▶ **Task instructions**: Count the lines below that contain the string "tardive", with case significant, and reply with only that number.

▶ **Record extracts**:
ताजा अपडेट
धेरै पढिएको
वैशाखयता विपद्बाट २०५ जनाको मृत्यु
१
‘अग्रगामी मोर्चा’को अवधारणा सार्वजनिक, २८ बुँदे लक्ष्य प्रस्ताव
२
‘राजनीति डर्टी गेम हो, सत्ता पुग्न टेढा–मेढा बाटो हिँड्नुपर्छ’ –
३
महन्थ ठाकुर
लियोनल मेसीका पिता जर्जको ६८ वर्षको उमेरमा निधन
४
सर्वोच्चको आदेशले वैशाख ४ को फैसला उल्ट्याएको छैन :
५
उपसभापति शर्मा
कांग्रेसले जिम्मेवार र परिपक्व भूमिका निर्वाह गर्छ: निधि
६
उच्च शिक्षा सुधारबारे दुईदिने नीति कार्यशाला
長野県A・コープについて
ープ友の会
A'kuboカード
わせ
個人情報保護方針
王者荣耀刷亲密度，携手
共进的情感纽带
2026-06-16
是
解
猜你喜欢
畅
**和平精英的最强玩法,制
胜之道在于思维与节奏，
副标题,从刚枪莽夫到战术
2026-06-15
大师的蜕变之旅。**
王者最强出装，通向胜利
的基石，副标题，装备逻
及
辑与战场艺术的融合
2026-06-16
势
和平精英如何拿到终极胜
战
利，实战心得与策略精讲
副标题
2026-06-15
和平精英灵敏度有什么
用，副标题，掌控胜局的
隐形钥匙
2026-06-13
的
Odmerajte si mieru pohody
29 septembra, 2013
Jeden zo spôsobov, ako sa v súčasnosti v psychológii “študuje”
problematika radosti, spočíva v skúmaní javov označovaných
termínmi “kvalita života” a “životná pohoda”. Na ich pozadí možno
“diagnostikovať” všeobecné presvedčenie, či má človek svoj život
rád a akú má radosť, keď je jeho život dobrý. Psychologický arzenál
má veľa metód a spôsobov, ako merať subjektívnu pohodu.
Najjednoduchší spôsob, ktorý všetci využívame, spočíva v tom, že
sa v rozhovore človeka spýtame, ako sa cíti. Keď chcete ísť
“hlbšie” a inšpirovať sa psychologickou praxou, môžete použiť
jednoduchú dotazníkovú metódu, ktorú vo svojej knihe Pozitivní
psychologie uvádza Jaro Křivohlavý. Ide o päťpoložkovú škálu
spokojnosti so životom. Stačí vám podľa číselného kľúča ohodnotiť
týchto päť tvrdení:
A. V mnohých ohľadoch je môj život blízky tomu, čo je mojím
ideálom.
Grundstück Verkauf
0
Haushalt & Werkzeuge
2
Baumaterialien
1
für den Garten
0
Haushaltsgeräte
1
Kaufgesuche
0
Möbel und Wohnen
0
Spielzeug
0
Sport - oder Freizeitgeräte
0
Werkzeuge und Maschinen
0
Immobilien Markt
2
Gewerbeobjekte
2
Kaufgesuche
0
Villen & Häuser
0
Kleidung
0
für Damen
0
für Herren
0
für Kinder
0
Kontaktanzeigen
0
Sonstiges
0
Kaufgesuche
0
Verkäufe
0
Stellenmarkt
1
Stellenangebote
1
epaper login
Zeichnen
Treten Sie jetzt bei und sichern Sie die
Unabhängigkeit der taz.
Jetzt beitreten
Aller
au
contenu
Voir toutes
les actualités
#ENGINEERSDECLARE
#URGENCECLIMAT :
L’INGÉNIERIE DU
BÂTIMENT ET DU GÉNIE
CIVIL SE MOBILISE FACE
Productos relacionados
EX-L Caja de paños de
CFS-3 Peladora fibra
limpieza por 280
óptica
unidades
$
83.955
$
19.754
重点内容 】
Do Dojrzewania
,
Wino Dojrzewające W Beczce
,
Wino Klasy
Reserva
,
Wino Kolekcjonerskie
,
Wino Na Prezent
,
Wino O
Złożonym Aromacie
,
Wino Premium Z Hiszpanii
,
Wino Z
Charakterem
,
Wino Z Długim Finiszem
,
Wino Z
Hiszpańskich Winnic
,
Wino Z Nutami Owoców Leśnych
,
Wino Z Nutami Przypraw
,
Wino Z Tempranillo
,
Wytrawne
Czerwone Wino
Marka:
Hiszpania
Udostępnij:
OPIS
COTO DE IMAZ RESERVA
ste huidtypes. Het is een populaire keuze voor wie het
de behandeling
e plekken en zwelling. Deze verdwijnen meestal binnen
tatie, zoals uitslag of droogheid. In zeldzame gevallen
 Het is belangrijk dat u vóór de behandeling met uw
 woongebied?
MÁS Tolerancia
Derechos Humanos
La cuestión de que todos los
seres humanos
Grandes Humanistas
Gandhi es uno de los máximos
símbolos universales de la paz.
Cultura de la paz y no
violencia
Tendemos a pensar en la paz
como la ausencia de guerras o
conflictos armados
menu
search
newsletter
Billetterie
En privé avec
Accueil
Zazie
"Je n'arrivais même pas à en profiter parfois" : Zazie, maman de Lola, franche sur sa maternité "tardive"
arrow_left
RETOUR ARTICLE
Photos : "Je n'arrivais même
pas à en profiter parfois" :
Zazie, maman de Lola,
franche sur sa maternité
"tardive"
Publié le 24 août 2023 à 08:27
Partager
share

▶ **Solution for this problem**: 2